アブー・フザイルらフザイル派は神の生命とは神自身を指すと解した。
アッバード・イブン・スライマーンらは神に生命があるとは言えないし、無いとも言えないとした。

(4)神の意志
神が意志を有するとは、アル・カービーらは神が何かを創造するという意味であり、人間に対して何かの行為を欲するという事は神が当該行為を命じる事を意味するとし、人間の様に意志を有するという意味ではないとした。
ナッジャールは神が意志を有するという意味に関して、その本質上、欲する者の意味であると解し、他者から絶対的に強制されないという意味であると解した。

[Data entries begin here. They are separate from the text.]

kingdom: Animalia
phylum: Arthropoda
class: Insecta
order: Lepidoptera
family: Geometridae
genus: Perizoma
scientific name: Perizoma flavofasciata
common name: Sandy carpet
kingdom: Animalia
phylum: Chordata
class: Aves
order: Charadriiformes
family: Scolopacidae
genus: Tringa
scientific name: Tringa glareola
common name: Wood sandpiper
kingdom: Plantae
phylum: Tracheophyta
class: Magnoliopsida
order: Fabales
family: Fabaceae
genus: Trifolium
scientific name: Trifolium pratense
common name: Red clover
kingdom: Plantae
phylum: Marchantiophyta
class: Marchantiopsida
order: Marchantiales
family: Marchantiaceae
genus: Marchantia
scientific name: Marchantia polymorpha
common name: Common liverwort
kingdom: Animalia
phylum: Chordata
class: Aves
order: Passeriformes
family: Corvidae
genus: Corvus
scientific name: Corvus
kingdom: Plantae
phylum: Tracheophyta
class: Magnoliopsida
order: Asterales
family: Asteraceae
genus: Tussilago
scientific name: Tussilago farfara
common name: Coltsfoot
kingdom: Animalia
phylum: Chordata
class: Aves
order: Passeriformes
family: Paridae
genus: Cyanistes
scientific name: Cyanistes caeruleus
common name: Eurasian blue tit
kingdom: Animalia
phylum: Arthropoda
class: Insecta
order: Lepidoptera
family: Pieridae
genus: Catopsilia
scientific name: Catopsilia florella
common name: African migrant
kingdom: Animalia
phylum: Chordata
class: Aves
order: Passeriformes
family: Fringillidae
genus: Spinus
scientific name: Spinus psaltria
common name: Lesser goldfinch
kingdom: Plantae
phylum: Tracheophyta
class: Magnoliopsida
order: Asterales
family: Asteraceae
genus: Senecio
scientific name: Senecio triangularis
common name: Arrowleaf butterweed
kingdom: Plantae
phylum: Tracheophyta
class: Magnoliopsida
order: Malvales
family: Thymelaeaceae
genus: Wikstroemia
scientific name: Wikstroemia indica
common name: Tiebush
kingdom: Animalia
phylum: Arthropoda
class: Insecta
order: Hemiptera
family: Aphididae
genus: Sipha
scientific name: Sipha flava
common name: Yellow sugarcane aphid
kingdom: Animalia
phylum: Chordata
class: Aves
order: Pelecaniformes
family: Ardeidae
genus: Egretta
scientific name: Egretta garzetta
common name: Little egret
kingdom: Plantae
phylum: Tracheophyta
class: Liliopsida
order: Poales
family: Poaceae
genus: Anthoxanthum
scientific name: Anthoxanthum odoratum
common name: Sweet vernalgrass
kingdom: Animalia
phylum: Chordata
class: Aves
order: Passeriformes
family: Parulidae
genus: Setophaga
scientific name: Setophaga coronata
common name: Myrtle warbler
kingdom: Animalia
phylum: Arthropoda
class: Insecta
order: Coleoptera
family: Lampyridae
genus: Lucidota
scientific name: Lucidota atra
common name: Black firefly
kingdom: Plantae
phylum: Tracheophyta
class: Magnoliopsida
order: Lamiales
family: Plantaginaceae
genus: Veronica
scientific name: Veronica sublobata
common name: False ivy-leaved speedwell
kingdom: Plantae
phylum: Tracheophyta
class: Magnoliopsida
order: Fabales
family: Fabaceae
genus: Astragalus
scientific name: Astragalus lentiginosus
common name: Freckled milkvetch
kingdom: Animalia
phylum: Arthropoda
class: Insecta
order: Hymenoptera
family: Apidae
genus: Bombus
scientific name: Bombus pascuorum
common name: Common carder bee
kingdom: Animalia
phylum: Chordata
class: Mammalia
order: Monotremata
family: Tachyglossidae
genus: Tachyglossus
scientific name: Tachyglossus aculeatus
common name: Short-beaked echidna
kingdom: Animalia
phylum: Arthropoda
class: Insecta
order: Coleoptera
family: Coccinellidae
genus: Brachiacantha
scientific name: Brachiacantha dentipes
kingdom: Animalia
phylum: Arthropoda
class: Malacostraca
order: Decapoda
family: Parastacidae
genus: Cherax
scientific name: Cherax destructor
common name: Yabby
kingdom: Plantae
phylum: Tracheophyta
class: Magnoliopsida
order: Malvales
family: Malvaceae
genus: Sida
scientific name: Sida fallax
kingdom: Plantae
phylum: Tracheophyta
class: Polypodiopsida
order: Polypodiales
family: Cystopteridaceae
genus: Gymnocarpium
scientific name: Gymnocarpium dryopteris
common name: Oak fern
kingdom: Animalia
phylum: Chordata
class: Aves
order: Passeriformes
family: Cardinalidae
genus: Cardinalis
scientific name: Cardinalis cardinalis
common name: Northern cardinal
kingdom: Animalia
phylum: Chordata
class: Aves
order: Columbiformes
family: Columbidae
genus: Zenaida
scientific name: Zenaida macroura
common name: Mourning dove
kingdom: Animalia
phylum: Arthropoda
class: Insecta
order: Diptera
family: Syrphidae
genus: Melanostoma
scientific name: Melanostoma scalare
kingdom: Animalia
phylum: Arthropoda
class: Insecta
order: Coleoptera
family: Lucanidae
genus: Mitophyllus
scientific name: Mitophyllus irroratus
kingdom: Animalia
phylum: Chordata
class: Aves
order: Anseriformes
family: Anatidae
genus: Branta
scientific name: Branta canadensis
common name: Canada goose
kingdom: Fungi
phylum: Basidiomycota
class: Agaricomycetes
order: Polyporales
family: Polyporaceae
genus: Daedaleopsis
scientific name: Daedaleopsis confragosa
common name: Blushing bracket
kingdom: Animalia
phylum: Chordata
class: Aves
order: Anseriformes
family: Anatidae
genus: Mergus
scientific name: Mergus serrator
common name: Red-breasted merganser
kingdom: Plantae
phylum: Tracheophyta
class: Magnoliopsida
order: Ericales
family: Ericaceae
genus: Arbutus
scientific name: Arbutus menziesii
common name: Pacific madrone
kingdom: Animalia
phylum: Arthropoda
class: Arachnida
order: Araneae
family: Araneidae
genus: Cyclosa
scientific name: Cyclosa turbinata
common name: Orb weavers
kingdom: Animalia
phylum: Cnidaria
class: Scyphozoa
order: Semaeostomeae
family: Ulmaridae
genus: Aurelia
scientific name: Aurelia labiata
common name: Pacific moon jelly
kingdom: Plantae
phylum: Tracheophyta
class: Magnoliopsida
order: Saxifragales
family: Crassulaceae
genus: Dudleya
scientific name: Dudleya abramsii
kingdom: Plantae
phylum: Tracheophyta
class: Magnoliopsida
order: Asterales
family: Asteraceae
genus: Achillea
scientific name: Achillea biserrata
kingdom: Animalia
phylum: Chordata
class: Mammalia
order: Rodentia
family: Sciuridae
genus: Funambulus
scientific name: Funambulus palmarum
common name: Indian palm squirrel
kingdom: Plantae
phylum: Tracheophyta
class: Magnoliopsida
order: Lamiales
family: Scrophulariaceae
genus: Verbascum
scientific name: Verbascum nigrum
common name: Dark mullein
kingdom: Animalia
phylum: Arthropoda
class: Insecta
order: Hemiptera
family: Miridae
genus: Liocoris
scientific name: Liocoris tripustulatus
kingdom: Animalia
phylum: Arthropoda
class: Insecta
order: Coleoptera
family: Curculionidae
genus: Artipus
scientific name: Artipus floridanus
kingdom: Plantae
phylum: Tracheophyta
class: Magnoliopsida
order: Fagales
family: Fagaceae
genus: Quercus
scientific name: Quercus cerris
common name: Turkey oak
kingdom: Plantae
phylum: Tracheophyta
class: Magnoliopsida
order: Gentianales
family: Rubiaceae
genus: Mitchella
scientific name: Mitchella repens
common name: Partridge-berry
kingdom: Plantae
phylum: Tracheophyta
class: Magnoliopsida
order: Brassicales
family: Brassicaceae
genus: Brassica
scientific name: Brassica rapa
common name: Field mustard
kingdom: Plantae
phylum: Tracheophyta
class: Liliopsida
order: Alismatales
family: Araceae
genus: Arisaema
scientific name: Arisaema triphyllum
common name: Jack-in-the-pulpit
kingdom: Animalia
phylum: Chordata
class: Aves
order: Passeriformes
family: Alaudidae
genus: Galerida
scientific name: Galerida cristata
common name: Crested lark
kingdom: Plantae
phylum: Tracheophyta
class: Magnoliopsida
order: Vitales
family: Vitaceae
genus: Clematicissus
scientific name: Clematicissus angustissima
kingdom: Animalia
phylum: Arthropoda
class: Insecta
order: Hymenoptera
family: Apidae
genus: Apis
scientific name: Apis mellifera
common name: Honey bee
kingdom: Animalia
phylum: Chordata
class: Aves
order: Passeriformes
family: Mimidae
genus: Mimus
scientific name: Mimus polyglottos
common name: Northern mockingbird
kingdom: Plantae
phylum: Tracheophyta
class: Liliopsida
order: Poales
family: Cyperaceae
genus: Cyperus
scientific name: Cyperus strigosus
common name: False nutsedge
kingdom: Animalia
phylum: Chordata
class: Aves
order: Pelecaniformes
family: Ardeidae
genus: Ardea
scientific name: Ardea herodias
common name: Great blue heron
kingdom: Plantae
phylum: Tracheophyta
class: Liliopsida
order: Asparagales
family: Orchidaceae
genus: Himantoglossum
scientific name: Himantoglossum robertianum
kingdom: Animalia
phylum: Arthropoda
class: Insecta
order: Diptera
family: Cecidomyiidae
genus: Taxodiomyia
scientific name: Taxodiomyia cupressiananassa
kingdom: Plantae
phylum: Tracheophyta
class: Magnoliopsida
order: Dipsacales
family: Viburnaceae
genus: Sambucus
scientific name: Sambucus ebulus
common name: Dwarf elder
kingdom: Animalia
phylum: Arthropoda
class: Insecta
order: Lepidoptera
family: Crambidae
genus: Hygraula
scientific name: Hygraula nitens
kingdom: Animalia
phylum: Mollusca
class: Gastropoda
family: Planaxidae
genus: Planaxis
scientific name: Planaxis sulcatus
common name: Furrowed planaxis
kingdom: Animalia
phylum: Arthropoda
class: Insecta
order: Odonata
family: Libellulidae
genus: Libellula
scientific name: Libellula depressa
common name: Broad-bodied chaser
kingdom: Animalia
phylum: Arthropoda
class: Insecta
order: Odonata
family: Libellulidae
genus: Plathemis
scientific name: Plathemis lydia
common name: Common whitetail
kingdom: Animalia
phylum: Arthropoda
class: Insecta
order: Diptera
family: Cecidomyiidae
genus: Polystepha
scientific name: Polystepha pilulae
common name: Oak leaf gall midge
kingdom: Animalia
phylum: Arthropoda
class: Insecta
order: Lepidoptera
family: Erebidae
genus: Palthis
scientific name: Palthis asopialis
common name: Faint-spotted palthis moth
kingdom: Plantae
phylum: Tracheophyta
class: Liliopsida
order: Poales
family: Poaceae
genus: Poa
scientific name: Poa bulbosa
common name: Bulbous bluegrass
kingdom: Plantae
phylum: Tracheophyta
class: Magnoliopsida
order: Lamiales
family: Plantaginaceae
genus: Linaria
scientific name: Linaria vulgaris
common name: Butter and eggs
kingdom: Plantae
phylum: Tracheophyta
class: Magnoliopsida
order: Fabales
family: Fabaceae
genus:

バスラのムアタズィラ派は有始的なものを欲する事は有始的な意志を有するからであると解する。というのは、凡そ意志とは有始的なものであり、意志内容が有始的なものである以上、意志自体も有始的ならざるを得ないと解したからである。

(5)神の聴覚、視覚
神が聴覚、視覚を有するという事は神が人間と同じ意味において聴き、視るという事を意味するものではないとナッザームをはじめバスラやバクダードのムアタズィラ派の多数説が主張した。
一方、一部のムアタズィラ派は神は本来の意味で神は聴き、視ると解した。
アッバード・イブン・スライマーンらは神に聴覚や視覚があるとは言えないし、無いとも言えないとした。
アル・カービーやナッジャームは神が聴覚や視覚を有するという事は認識対象をあるがままに正確に認識することを意味すると解した。
ジュッバーイーは神が聴覚や視覚を有するという事は神が生きていて、欠点が無いという意味に解した。